ASSIGNMENT: Copy out the text of each row below, word for word, keeping every line as it stands.

========

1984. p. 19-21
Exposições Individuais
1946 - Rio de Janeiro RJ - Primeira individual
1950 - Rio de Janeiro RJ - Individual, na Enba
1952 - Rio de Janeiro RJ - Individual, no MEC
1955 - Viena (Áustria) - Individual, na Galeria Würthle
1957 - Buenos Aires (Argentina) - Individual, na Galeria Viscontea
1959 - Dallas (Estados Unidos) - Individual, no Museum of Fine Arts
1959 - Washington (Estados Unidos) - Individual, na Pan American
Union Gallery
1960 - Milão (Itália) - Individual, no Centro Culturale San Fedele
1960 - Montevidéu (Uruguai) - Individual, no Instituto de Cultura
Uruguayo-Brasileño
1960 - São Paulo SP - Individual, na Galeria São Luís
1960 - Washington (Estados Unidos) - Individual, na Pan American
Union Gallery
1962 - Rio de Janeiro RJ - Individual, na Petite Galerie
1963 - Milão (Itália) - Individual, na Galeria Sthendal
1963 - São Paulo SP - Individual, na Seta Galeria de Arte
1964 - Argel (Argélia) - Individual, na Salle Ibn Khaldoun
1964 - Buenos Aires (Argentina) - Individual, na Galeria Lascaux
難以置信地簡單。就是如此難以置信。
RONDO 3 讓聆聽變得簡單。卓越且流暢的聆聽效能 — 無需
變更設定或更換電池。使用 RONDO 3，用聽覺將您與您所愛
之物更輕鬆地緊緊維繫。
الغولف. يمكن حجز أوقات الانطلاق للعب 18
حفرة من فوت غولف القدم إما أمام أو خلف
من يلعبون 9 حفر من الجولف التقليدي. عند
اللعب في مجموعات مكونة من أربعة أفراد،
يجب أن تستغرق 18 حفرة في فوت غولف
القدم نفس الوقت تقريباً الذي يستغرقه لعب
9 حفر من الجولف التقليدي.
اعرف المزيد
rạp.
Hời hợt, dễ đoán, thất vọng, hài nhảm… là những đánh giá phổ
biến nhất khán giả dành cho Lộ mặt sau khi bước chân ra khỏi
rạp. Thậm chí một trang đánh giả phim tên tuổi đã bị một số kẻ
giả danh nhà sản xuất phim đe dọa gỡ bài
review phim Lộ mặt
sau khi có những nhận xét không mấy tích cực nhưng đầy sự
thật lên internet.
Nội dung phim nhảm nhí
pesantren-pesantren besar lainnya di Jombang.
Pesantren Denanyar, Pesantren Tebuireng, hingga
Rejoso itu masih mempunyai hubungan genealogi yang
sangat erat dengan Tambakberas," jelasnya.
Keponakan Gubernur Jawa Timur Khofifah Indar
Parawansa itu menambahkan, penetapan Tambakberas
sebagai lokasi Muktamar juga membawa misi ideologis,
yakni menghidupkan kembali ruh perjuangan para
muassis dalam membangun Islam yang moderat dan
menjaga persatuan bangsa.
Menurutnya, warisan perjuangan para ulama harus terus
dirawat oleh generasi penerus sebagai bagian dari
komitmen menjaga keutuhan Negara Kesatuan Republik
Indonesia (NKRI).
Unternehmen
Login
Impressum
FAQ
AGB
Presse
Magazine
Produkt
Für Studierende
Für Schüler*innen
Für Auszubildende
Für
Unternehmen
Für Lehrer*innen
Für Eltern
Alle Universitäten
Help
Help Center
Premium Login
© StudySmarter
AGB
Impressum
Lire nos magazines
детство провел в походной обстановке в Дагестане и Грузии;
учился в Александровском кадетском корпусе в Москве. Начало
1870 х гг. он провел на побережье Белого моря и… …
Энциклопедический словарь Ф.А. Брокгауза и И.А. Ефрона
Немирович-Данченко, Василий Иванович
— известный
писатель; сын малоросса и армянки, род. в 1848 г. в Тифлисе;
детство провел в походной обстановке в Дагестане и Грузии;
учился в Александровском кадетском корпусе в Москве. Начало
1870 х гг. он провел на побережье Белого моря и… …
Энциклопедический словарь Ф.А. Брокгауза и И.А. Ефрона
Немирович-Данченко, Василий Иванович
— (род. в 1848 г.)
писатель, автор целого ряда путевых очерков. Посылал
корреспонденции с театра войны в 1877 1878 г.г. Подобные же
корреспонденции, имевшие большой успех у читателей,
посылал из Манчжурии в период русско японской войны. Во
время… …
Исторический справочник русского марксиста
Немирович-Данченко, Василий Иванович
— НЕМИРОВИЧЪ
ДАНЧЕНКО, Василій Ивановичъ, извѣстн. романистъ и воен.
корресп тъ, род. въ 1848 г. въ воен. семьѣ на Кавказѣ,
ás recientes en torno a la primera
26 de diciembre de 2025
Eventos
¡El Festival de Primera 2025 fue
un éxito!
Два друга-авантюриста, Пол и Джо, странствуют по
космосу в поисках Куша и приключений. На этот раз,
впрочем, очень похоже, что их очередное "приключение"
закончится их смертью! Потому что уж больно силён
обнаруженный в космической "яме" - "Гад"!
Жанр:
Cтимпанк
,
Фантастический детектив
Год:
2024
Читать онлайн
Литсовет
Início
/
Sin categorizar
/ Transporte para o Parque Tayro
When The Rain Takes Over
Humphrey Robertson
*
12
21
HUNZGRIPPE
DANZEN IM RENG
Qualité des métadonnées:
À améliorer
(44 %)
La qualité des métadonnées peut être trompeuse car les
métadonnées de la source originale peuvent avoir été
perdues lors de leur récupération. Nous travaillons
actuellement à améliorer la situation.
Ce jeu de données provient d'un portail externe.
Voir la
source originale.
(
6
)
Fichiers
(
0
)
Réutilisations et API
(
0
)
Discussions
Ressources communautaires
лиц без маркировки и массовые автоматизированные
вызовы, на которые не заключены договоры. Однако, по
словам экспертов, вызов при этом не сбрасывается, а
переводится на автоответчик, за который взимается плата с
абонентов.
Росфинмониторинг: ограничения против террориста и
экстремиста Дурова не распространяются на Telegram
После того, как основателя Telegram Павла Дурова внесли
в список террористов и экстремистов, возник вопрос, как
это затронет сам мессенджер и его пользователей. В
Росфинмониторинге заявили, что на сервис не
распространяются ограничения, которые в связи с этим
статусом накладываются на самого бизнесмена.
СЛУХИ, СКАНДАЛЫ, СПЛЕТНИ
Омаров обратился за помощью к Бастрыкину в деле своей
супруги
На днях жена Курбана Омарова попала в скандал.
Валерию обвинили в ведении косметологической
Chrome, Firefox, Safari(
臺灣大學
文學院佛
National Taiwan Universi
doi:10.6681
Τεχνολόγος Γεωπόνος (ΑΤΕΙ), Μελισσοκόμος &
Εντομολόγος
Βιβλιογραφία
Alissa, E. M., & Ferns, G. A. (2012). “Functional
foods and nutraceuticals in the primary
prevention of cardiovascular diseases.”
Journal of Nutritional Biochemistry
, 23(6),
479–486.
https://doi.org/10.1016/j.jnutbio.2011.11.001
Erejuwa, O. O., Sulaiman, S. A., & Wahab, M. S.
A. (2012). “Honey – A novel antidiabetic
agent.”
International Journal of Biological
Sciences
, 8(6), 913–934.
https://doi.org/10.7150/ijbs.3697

========

WRITTEN ANSWER:
1984. p. 19-21
Exposições Individuais
1946 - Rio de Janeiro RJ - Primeira individual
1950 - Rio de Janeiro RJ - Individual, na Enba
1952 - Rio de Janeiro RJ - Individual, no MEC
1955 - Viena (Áustria) - Individual, na Galeria Würthle
1957 - Buenos Aires (Argentina) - Individual, na Galeria Viscontea
1959 - Dallas (Estados Unidos) - Individual, no Museum of Fine Arts
1959 - Washington (Estados Unidos) - Individual, na Pan American
Union Gallery
1960 - Milão (Itália) - Individual, no Centro Culturale San Fedele
1960 - Montevidéu (Uruguai) - Individual, no Instituto de Cultura
Uruguayo-Brasileño
1960 - São Paulo SP - Individual, na Galeria São Luís
1960 - Washington (Estados Unidos) - Individual, na Pan American
Union Gallery
1962 - Rio de Janeiro RJ - Individual, na Petite Galerie
1963 - Milão (Itália) - Individual, na Galeria Sthendal
1963 - São Paulo SP - Individual, na Seta Galeria de Arte
1964 - Argel (Argélia) - Individual, na Salle Ibn Khaldoun
1964 - Buenos Aires (Argentina) - Individual, na Galeria Lascaux
難以置信地簡單。就是如此難以置信。
RONDO 3 讓聆聽變得簡單。卓越且流暢的聆聽效能 — 無需
變更設定或更換電池。使用 RONDO 3，用聽覺將您與您所愛
之物更輕鬆地緊緊維繫。
الغولف. يمكن حجز أوقات الانطلاق للعب 18
حفرة من فوت غولف القدم إما أمام أو خلف
من يلعبون 9 حفر من الجولف التقليدي. عند
اللعب في مجموعات مكونة من أربعة أفراد،
يجب أن تستغرق 18 حفرة في فوت غولف
القدم نفس الوقت تقريباً الذي يستغرقه لعب
9 حفر من الجولف التقليدي.
اعرف المزيد
rạp.
Hời hợt, dễ đoán, thất vọng, hài nhảm… là những đánh giá phổ
biến nhất khán giả dành cho Lộ mặt sau khi bước chân ra khỏi
rạp. Thậm chí một trang đánh giả phim tên tuổi đã bị một số kẻ
giả danh nhà sản xuất phim đe dọa gỡ bài
review phim Lộ mặt
sau khi có những nhận xét không mấy tích cực nhưng đầy sự
thật lên internet.
Nội dung phim nhảm nhí
pesantren-pesantren besar lainnya di Jombang.
Pesantren Denanyar, Pesantren Tebuireng, hingga
Rejoso itu masih mempunyai hubungan genealogi yang
sangat erat dengan Tambakberas," jelasnya.
Keponakan Gubernur Jawa Timur Khofifah Indar
Parawansa itu menambahkan, penetapan Tambakberas
sebagai lokasi Muktamar juga membawa misi ideologis,
yakni menghidupkan kembali ruh perjuangan para
muassis dalam membangun Islam yang moderat dan
menjaga persatuan bangsa.
Menurutnya, warisan perjuangan para ulama harus terus
dirawat oleh generasi penerus sebagai bagian dari
komitmen menjaga keutuhan Negara Kesatuan Republik
Indonesia (NKRI).
Unternehmen
Login
Impressum
FAQ
AGB
Presse
Magazine
Produkt
Für Studierende
Für Schüler*innen
Für Auszubildende
Für
Unternehmen
Für Lehrer*innen
Für Eltern
Alle Universitäten
Help
Help Center
Premium Login
© StudySmarter
AGB
Impressum
Lire nos magazines
детство провел в походной обстановке в Дагестане и Грузии;
учился в Александровском кадетском корпусе в Москве. Начало
1870 х гг. он провел на побережье Белого моря и… …
Энциклопедический словарь Ф.А. Брокгауза и И.А. Ефрона
Немирович-Данченко, Василий Иванович
— известный
писатель; сын малоросса и армянки, род. в 1848 г. в Тифлисе;
детство провел в походной обстановке в Дагестане и Грузии;
учился в Александровском кадетском корпусе в Москве. Начало
1870 х гг. он провел на побережье Белого моря и… …
Энциклопедический словарь Ф.А. Брокгауза и И.А. Ефрона
Немирович-Данченко, Василий Иванович
— (род. в 1848 г.)
писатель, автор целого ряда путевых очерков. Посылал
корреспонденции с театра войны в 1877 1878 г.г. Подобные же
корреспонденции, имевшие большой успех у читателей,
посылал из Манчжурии в период русско японской войны. Во
время… …
Исторический справочник русского марксиста
Немирович-Данченко, Василий Иванович
— НЕМИРОВИЧЪ
ДАНЧЕНКО, Василій Ивановичъ, извѣстн. романистъ и воен.
корресп тъ, род. въ 1848 г. въ воен. семьѣ на Кавказѣ,
ás recientes en torno a la primera
26 de diciembre de 2025
Eventos
¡El Festival de Primera 2025 fue
un éxito!
Два друга-авантюриста, Пол и Джо, странствуют по
космосу в поисках Куша и приключений. На этот раз,
впрочем, очень похоже, что их очередное "приключение"
закончится их смертью! Потому что уж больно силён
обнаруженный в космической "яме" - "Гад"!
Жанр:
Cтимпанк
,
Фантастический детектив
Год:
2024
Читать онлайн
Литсовет
Início
/
Sin categorizar
/ Transporte para o Parque Tayro
When The Rain Takes Over
Humphrey Robertson
*
12
21
HUNZGRIPPE
DANZEN IM RENG
Qualité des métadonnées:
À améliorer
(44 %)
La qualité des métadonnées peut être trompeuse car les
métadonnées de la source originale peuvent avoir été
perdues lors de leur récupération. Nous travaillons
actuellement à améliorer la situation.
Ce jeu de données provient d'un portail externe.
Voir la
source originale.
(
6
)
Fichiers
(
0
)
Réutilisations et API
(
0
)
Discussions
Ressources communautaires
лиц без маркировки и массовые автоматизированные
вызовы, на которые не заключены договоры. Однако, по
словам экспертов, вызов при этом не сбрасывается, а
переводится на автоответчик, за который взимается плата с
абонентов.
Росфинмониторинг: ограничения против террориста и
экстремиста Дурова не распространяются на Telegram
После того, как основателя Telegram Павла Дурова внесли
в список террористов и экстремистов, возник вопрос, как
это затронет сам мессенджер и его пользователей. В
Росфинмониторинге заявили, что на сервис не
распространяются ограничения, которые в связи с этим
статусом накладываются на самого бизнесмена.
СЛУХИ, СКАНДАЛЫ, СПЛЕТНИ
Омаров обратился за помощью к Бастрыкину в деле своей
супруги
На днях жена Курбана Омарова попала в скандал.
Валерию обвинили в ведении косметологической
Chrome, Firefox, Safari(
臺灣大學
文學院佛
National Taiwan Universi
doi:10.6681
Τεχνολόγος Γεωπόνος (ΑΤΕΙ), Μελισσοκόμος &
Εντομολόγος
Βιβλιογραφία
Alissa, E. M., & Ferns, G. A. (2012). “Functional
foods and nutraceuticals in the primary
prevention of cardiovascular diseases.”
Journal of Nutritional Biochemistry
, 23(6),
479–486.
https://doi.org/10.1016/j.jnutbio.2011.11.001
Erejuwa, O. O., Sulaiman, S. A., & Wahab, M. S.
A. (2012). “Honey – A novel antidiabetic
agent.”
International Journal of Biological
Sciences
, 8(6), 913–934.
https://doi.org/10.7150/ijbs.3697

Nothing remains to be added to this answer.